Same CSS entry applied twice even though the selector occurs once.

         

Dominic

5:00 pm on Mar 5, 2010 (gmt 0)

10+ Year Member



In the screen snapshot provided in the following link, <snip> notice on the right panel that the selector .node-type-page p is used twice, so the reduction font-size: 80% is applied twice. You can see the effect in the bottom: the font for the footer is much too small. Note also on the left panel that this selector occurs only once in the path toward the node. I checked and the behavior is the same on IE, Chrome and Firefox. So, it cannot be a bug on all these threes browsers. Any possible explanation? The CSS code checks for CSS 2 compliance.

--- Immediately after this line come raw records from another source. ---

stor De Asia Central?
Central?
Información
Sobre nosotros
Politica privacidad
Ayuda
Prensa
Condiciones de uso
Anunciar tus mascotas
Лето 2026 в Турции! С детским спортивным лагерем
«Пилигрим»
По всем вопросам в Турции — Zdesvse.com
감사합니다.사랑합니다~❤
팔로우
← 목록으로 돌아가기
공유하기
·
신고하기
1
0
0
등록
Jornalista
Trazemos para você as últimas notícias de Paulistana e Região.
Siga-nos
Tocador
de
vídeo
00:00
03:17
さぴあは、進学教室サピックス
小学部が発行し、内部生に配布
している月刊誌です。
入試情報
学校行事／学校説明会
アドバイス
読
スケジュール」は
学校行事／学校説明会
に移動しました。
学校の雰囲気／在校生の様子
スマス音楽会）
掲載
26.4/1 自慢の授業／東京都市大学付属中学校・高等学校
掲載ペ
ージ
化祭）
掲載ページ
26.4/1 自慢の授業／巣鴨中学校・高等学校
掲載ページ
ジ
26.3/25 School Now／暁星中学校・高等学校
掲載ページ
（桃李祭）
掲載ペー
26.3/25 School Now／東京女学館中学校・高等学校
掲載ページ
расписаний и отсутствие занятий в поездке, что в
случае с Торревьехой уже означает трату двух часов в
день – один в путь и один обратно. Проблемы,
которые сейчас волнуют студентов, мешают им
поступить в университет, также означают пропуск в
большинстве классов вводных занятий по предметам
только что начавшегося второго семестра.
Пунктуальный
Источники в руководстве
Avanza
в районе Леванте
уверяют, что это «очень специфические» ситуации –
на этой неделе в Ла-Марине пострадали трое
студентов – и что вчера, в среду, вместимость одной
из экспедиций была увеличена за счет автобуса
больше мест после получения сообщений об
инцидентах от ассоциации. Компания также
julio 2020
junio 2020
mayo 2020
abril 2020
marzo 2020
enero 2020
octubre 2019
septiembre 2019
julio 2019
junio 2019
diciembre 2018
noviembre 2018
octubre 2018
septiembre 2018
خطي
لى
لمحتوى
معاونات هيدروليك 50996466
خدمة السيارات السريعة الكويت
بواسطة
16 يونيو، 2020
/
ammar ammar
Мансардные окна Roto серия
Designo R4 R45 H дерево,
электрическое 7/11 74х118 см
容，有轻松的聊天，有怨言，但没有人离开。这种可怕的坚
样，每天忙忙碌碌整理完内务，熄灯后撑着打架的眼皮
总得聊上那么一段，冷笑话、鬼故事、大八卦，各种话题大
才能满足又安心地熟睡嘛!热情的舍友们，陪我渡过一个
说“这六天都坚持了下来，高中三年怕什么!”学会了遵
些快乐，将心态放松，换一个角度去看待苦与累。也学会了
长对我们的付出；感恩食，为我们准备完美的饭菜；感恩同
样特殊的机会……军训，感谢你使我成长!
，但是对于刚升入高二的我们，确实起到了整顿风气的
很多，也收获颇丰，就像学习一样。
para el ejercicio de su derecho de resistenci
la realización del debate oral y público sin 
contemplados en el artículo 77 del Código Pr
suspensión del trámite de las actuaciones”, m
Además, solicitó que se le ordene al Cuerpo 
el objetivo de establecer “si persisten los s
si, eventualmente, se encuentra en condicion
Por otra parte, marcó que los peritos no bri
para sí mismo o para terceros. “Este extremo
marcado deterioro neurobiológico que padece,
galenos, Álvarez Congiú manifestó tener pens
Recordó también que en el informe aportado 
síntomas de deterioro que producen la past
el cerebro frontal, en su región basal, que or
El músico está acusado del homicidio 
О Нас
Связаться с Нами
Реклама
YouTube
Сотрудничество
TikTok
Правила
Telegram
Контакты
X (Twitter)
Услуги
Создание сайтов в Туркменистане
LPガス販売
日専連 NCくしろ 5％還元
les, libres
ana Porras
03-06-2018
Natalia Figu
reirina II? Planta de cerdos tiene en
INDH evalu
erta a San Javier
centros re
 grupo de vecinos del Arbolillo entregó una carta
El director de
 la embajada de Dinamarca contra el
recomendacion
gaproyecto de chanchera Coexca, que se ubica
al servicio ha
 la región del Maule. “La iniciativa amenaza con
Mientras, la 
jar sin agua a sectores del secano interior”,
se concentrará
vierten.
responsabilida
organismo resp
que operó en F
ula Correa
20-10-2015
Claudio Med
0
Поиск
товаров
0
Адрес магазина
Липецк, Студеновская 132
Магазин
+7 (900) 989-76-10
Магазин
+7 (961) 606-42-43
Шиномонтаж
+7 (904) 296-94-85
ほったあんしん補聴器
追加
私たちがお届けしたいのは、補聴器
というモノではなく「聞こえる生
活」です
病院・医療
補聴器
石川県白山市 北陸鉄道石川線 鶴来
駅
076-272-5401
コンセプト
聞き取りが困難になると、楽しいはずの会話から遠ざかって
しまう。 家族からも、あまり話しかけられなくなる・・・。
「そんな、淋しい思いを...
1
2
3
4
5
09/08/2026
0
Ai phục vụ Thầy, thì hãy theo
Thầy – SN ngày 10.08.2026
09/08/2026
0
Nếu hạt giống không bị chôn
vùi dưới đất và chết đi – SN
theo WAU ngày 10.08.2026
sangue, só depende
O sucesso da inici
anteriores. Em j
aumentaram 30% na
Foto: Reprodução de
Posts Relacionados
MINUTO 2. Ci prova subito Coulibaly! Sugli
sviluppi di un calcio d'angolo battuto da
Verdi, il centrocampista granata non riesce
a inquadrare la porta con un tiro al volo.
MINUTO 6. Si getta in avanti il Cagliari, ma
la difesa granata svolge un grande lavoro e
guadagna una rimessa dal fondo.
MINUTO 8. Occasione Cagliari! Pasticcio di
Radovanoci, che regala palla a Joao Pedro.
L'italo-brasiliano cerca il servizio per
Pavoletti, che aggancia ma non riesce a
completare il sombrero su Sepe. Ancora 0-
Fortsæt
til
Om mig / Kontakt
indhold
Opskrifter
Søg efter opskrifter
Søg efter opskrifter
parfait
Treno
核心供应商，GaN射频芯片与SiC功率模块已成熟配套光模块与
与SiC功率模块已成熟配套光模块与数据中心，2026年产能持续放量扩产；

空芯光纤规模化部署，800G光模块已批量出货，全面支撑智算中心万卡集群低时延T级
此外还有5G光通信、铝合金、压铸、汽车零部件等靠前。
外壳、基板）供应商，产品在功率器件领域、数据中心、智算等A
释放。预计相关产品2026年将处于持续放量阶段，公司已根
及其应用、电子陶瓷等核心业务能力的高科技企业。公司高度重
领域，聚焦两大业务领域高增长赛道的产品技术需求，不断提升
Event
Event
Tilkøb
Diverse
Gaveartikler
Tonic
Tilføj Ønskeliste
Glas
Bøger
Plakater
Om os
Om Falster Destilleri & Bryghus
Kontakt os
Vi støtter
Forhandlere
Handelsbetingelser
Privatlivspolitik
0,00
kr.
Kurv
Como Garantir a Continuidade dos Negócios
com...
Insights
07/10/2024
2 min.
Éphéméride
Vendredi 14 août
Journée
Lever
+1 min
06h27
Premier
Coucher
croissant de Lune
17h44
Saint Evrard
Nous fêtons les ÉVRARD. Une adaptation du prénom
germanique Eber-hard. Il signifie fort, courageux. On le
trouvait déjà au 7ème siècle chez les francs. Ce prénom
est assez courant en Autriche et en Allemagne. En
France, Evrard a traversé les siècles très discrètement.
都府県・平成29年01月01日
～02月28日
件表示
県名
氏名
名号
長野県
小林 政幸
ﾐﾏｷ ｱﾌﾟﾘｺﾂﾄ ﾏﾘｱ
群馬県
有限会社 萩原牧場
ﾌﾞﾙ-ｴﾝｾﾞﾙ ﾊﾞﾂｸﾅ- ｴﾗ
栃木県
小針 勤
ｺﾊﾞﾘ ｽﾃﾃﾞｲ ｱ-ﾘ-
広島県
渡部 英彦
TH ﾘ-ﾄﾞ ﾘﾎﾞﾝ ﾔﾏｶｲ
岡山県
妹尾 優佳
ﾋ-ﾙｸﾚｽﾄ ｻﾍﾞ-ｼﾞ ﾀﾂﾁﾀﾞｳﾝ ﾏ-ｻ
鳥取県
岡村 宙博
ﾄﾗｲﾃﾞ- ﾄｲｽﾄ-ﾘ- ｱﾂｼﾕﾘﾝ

[edited by: engine at 6:27 pm (utc) on Mar 5, 2010]
[edit reason] Please see Forum Charter [/edit]

Dominic

5:15 pm on Mar 5, 2010 (gmt 0)

10+ Year Member



OK, I checked and in many occasions, the reduction is not applied twice even if the selector occurs twice. So, perhaps the explanation for the small font is something else. Still, even if it does not matter that it is applied twice, why it is applied twice when it occurs only once?

Dominic

5:47 pm on Mar 5, 2010 (gmt 0)

10+ Year Member



OK, I found the explanation for the small font. There is a hidden 65% reduction for the parent selector #footer-inner. So, the 80% was correctly applied to the 65%. As far as why the 80% is shown twice, even though it occurs once, it has to do with the way Chrome's CSS inspector works. The selector .node-type-page p occurs only once, but because .node-type-page is an ancestor of #footer-inner, it is shown as being overidden ... strange at first sight in this context, but most likely useful in many situations.